Hence, If I am working on implementing a Login UI feature, I would name my branch login-ui

Carrying on …

8. git checkout -b test (If you’re on master branch or any other branch, then this command clones the working branch and creates a new branch called test)

9. git branch -a (Displays all remote as well as local branches)

10. git stash (Say if you’re adding code to your newly created branch and all of a sudden you realise it’s all wrong and need reverse back to previous state of the branch, git stash will temporarily shelve all your changes and you’ll be back to where you started)

11. git stash pop (You can bring back the changes which you have stashed using git stash, the changes can be brought back to any branch)

12. git stash drop (Drop / Remove / Delete the stashed changes)
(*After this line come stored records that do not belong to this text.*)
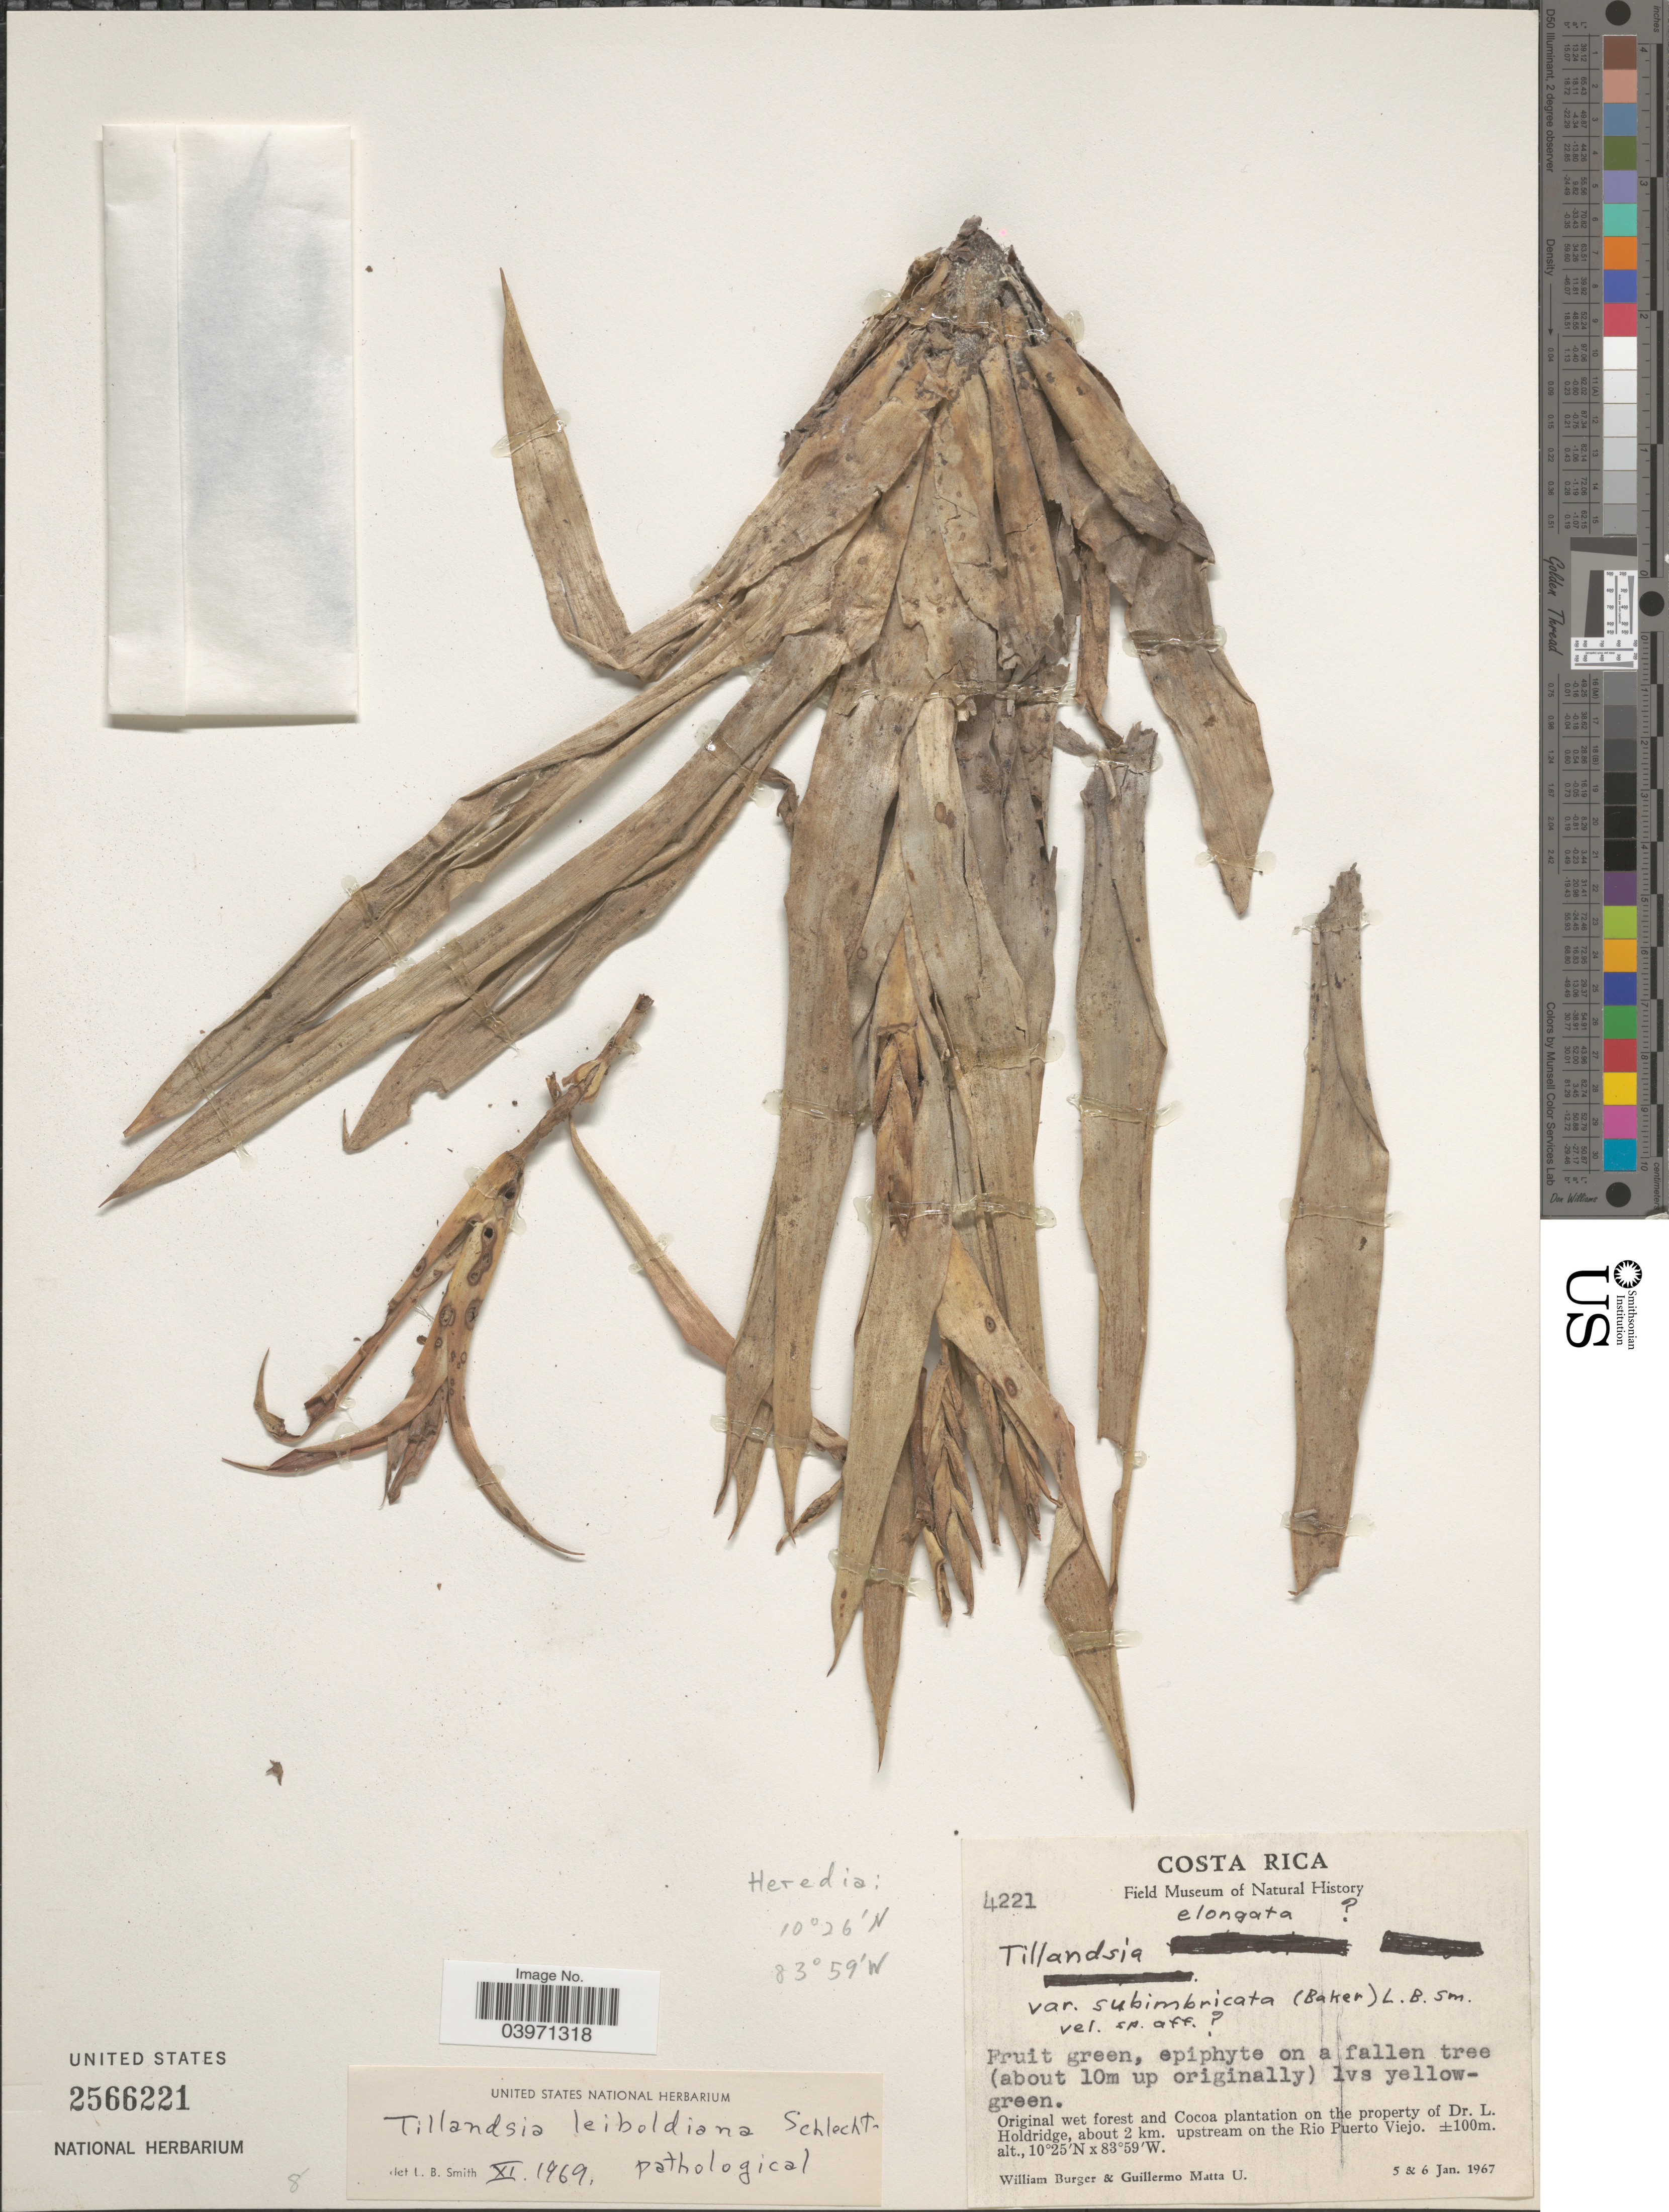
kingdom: Plantae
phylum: Tracheophyta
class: Liliopsida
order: Poales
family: Bromeliaceae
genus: Tillandsia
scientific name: Tillandsia leiboldiana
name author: Schltdl.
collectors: W. Burger & G. Matta U.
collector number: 4221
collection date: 1967-01-05/1967-01-06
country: Costa Rica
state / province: Heredia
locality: Original wet forest and Cocoa plantation on the property of Dr. L. Holdridge, about 2 km. upstream on the Rio Puerto Viejo.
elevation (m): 100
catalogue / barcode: US 2566221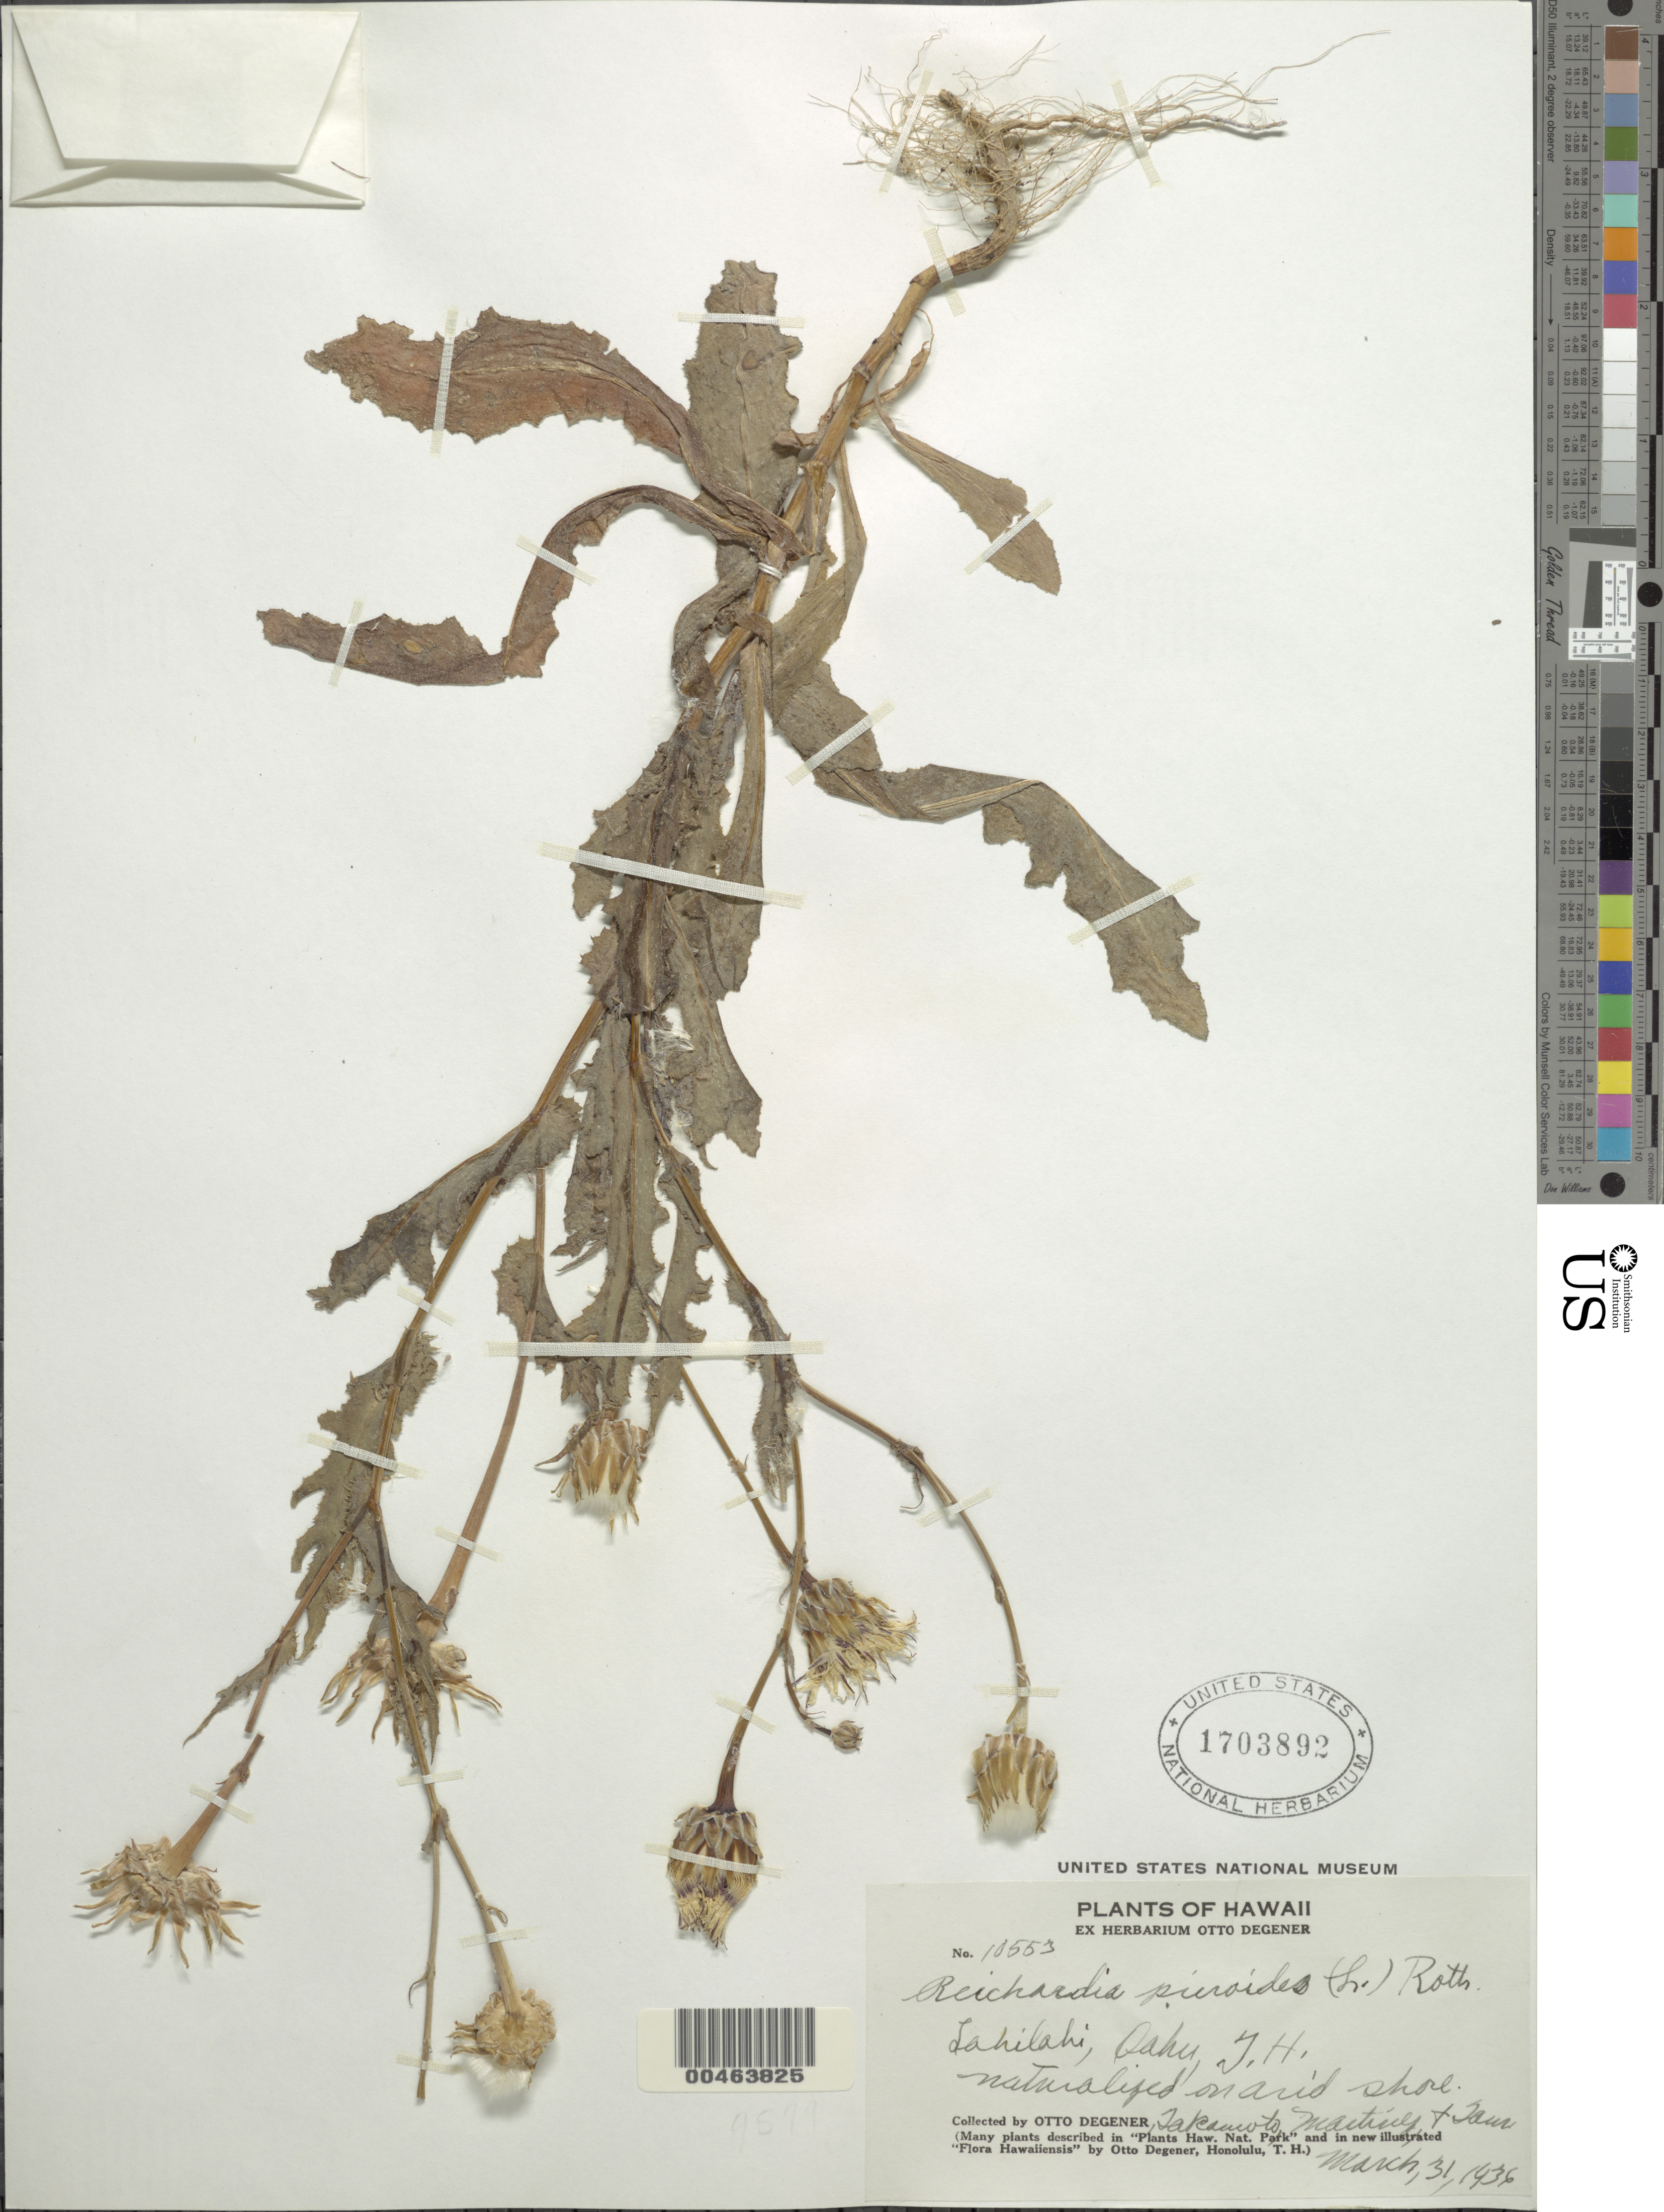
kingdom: Plantae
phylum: Tracheophyta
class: Magnoliopsida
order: Asterales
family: Asteraceae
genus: Reichardia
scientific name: Reichardia picroides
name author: (L.) Roth.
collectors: O. Degener, -. Takamoto, -- Martinez & Tam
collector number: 10553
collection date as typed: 31 Mar 1936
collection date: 1936-03-31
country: United States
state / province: Hawaii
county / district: Honolulu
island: Oahu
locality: Lahilahi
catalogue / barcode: US 1703892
13. git clone -b branch-name https://giturl/userName/repoName (Allows you to clone specific branch [branch-name] to local)

14. git branch -D branch-name (Delete local branch)

15. git push origin --delete remote-branch-name (Delete remote branch)

These are the 15 commands I used the most when I started using git on the command line, I felt I should document and share them online as they’re quite basic and good to start off with.